Janowczyk Andrew, Zuo Ren, Gilmore Hannah, Feldman Michael, Madabhushi Anant
Case Western Reserve University, Cleveland, OH.
University Hospitals Cleveland Medical Center, Cleveland, OH.
JCO Clin Cancer Inform. 2019 Apr;3:1-7. doi: 10.1200/CCI.18.00157.
Digital pathology (DP), referring to the digitization of tissue slides, is beginning to change the landscape of clinical diagnostic workflows and has engendered active research within the area of computational pathology. One of the challenges in DP is the presence of artefacts and batch effects, unintentionally introduced during both routine slide preparation (eg, staining, tissue folding) and digitization (eg, blurriness, variations in contrast and hue). Manual review of glass and digital slides is laborious, qualitative, and subject to intra- and inter-reader variability. Therefore, there is a critical need for a reproducible automated approach of precisely localizing artefacts to identify slides that need to be reproduced or regions that should be avoided during computational analysis.
Here we present HistoQC, a tool for rapidly performing quality control to not only identify and delineate artefacts but also discover cohort-level outliers (eg, slides stained darker or lighter than others in the cohort). This open-source tool employs a combination of image metrics (eg, color histograms, brightness, contrast), features (eg, edge detectors), and supervised classifiers (eg, pen detection) to identify artefact-free regions on digitized slides.
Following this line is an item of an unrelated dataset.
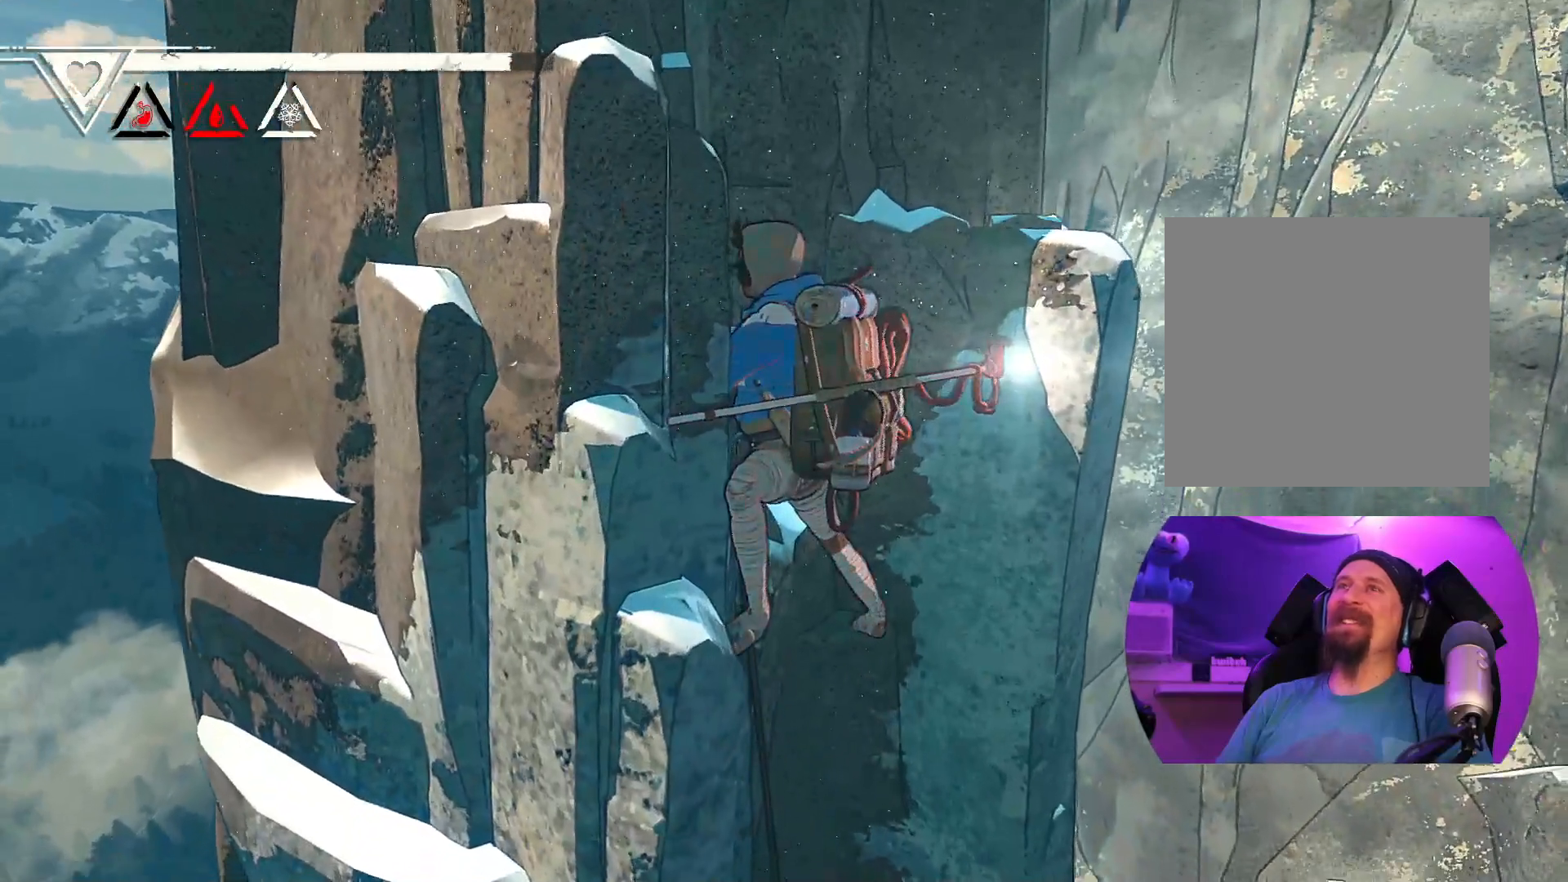
{"buttons": [], "left_stick": "center", "right_stick": "right", "events": []}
These regions and metrics are presented to the user via an interactive graphical user interface, facilitating artefact detection through real-time visualization and filtering. These same metrics afford users the opportunity to explicitly define acceptable tolerances for their workflows.
The output of HistoQC on 450 slides from The Cancer Genome Atlas was reviewed by two pathologists and found to be suitable for computational analysis more than 95% of the time.
These results suggest that HistoQC could provide an automated, quantifiable, quality control process for identifying artefacts and measuring slide quality, in turn helping to improve both the repeatability and robustness of DP workflows.
数字病理学(DP),即组织切片的数字化,正开始改变临床诊断工作流程的格局,并在计算病理学领域引发了积极的研究。DP面临的挑战之一是在常规玻片制备(如染色、组织折叠)和数字化过程(如模糊、对比度和色调变化)中无意引入的伪影和批次效应。对玻璃切片和数字切片进行人工检查既费力又定性,而且易受阅片者内部和阅片者之间差异的影响。因此,迫切需要一种可重复的自动化方法来精确地定位伪影,以识别需要重新制作的切片或在计算分析过程中应避免的区域。
在此,我们展示了HistoQC,这是一种用于快速执行质量控制的工具,不仅可以识别和描绘伪影,还能发现队列水平的异常值(如队列中染色比其他切片更深或更浅的切片)。这个开源工具结合了图像指标(如颜色直方图、亮度、对比度)、特征(如边缘检测器)和监督分类器(如笔检测)来识别数字化切片上无伪影的区域。这些区域和指标通过交互式图形用户界面呈现给用户,通过实时可视化和过滤促进伪影检测。这些相同的指标为用户提供了明确为其工作流程定义可接受公差的机会。
两名病理学家对来自癌症基因组图谱的450张切片上的HistoQC输出进行了评估,发现超过95%的时间该输出适用于计算分析。
这些结果表明,HistoQC可以提供一个自动化、可量化的质量控制过程,用于识别伪影和测量切片质量,进而有助于提高DP工作流程的可重复性和稳健性。